Meskipun cara-cara ini cukup berhasil bagi sebagian orang, namun situasi sekarang serta perkembangan zaman memerlukan cara dan strategi baru dalam mewujudkan impian tersebut. Cara yang lebih realistis dan sustainable.

[Tiga] Wabah dunia modern dimana orang sudah terbiasa dengan hutang – dan karenanya sangat rentan terjebak ke dalam jeratannya. Hutang merupakan musuh dan antitesa dari perencanaan keuangan yang sesungguhnya.

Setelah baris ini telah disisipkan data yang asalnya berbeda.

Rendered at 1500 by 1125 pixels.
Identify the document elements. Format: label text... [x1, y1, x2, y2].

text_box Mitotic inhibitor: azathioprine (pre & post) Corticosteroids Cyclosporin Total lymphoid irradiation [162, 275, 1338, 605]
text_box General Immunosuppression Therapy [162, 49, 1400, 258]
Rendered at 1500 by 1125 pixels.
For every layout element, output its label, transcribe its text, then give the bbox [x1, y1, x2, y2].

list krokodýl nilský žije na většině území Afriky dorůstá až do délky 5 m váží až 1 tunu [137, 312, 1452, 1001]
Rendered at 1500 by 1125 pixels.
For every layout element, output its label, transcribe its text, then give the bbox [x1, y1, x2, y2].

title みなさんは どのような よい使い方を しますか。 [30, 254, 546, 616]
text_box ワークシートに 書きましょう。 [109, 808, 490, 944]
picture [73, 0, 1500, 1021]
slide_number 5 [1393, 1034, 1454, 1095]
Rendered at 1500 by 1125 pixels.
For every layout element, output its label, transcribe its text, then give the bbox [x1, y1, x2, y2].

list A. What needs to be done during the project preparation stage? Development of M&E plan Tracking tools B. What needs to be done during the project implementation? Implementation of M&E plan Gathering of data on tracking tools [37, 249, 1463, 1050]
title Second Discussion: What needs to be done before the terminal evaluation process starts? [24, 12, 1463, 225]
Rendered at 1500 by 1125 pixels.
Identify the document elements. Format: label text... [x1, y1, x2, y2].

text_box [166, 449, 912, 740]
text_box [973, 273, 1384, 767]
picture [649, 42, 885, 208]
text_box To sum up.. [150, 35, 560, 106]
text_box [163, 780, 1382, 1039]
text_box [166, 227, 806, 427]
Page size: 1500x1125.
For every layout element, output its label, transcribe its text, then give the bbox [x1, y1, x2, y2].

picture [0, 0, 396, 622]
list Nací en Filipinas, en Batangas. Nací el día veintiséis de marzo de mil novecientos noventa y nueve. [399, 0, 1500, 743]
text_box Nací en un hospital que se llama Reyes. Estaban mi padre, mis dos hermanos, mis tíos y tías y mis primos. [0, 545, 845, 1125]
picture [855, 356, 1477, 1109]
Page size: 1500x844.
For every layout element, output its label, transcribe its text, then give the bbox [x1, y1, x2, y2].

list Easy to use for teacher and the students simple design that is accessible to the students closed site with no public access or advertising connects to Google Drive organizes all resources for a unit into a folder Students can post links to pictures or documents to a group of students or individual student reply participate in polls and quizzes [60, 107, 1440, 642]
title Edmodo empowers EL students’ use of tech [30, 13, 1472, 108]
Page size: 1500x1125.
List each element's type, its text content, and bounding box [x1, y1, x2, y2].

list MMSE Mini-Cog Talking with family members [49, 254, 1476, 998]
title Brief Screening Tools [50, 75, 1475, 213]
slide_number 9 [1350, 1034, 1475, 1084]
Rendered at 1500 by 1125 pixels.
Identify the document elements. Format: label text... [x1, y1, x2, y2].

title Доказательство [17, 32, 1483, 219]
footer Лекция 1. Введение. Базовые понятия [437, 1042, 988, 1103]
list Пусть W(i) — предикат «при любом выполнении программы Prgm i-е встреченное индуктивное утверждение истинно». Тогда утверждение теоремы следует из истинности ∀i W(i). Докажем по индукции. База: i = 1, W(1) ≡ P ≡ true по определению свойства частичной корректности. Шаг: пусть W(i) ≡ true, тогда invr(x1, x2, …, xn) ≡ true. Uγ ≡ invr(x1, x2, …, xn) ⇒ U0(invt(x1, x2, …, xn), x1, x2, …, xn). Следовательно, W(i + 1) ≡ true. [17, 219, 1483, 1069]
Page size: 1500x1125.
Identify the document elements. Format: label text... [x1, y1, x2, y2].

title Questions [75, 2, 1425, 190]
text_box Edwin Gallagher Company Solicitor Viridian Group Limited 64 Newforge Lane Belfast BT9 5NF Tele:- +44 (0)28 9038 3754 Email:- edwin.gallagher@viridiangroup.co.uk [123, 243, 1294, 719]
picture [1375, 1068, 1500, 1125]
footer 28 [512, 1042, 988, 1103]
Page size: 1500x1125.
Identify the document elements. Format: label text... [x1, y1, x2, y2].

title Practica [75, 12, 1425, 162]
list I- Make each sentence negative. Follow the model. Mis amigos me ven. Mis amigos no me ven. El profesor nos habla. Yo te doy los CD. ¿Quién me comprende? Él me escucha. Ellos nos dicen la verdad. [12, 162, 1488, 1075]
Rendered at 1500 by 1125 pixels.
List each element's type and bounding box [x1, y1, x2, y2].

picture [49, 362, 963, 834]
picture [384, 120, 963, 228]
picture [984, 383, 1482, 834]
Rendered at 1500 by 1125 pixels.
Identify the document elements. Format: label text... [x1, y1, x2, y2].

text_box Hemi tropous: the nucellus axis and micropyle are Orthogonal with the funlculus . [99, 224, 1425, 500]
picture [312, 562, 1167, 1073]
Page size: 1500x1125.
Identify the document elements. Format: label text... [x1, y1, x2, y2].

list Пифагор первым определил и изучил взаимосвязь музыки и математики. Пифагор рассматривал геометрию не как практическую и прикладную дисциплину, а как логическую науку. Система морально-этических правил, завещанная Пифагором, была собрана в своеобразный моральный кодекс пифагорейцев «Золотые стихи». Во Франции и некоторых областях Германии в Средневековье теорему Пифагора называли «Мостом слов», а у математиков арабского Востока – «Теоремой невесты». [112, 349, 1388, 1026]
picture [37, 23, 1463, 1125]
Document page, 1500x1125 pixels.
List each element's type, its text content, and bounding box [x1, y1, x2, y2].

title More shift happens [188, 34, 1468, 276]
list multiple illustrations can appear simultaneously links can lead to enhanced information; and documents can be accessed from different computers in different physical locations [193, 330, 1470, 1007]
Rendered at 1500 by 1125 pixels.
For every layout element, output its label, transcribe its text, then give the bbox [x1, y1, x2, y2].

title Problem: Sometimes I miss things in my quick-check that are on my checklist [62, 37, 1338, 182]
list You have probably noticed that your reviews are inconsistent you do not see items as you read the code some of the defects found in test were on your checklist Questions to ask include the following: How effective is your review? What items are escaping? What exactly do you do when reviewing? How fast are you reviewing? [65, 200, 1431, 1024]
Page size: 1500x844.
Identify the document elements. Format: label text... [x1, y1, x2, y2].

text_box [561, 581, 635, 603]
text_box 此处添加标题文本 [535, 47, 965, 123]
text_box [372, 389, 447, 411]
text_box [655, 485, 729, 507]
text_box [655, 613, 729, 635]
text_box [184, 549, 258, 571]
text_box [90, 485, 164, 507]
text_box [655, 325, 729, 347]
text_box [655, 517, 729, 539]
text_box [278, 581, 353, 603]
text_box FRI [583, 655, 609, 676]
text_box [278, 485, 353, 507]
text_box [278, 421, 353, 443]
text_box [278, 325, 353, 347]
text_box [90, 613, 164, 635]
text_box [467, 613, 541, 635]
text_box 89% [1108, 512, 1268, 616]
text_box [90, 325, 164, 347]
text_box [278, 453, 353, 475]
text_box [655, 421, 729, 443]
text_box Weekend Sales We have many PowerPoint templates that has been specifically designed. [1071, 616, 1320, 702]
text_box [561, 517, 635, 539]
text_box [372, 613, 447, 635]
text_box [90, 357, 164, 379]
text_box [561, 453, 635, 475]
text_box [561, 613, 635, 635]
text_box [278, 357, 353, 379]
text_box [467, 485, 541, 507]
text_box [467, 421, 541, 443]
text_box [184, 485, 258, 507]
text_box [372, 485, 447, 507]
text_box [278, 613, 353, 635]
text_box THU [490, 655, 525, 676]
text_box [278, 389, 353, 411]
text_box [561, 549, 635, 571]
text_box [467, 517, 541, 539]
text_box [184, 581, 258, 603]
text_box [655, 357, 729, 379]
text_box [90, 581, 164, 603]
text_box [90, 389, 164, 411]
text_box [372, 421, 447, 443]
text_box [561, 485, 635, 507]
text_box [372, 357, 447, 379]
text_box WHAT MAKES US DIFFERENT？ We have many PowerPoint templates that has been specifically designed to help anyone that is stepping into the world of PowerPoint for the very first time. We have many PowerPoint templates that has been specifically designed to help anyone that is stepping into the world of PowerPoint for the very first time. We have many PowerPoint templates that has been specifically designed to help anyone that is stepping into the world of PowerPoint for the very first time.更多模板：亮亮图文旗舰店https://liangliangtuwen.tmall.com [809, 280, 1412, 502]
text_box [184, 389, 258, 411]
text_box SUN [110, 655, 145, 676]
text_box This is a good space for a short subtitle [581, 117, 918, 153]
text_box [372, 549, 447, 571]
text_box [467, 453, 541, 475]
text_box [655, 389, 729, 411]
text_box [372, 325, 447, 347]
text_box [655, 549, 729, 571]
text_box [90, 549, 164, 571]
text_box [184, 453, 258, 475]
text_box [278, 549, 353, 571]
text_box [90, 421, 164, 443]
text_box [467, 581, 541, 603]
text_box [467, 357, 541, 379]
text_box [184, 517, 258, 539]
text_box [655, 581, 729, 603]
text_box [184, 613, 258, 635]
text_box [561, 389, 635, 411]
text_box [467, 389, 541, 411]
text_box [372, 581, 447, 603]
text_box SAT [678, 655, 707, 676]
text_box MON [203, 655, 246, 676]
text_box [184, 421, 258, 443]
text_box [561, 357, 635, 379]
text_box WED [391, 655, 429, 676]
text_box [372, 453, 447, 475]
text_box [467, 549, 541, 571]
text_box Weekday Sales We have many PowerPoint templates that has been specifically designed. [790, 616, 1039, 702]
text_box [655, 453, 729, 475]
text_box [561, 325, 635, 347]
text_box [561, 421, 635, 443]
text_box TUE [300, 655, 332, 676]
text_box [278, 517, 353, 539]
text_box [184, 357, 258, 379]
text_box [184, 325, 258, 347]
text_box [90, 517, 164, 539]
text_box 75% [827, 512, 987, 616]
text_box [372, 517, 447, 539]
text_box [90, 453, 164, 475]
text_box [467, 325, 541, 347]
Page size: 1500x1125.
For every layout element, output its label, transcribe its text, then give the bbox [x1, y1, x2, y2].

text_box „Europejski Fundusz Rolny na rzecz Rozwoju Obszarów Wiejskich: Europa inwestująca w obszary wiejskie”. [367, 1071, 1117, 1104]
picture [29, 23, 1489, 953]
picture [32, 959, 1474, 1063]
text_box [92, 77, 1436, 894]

Dengan perencanaan yang teratur, disiplin dan sedikit pengorbanan kita bisa menghindar dari wabah ini – dan terus terang ini sangat berat, terutama dengan kartu kredit/debit atau Dirham yang selalu dalam jangkauan.

[Empat] Dalam salah satu doa matsurat, yang selalu dibaca dan berbarengan dengan permohonan untuk jauh dari iman yang lemah, adalah minta dijauhkan dari jeratan hutang (dayn). Dan ini berarti hutang akan selalu mengintai dan kita memerlukan doa, ikhtiar untuk menghindarinya.

[Lima] Anda tahu-lah alasan lainnya tentang pentingnya perencanaan keuangan keluarga. Dan itu barangkali merupakan modal yang cukup bagi kita menggalang kerjasama dan menyusun langkah bersama dalam mewujudkan keluarga yang sakinah, sehat jasmani, rohani dan finansial-nya.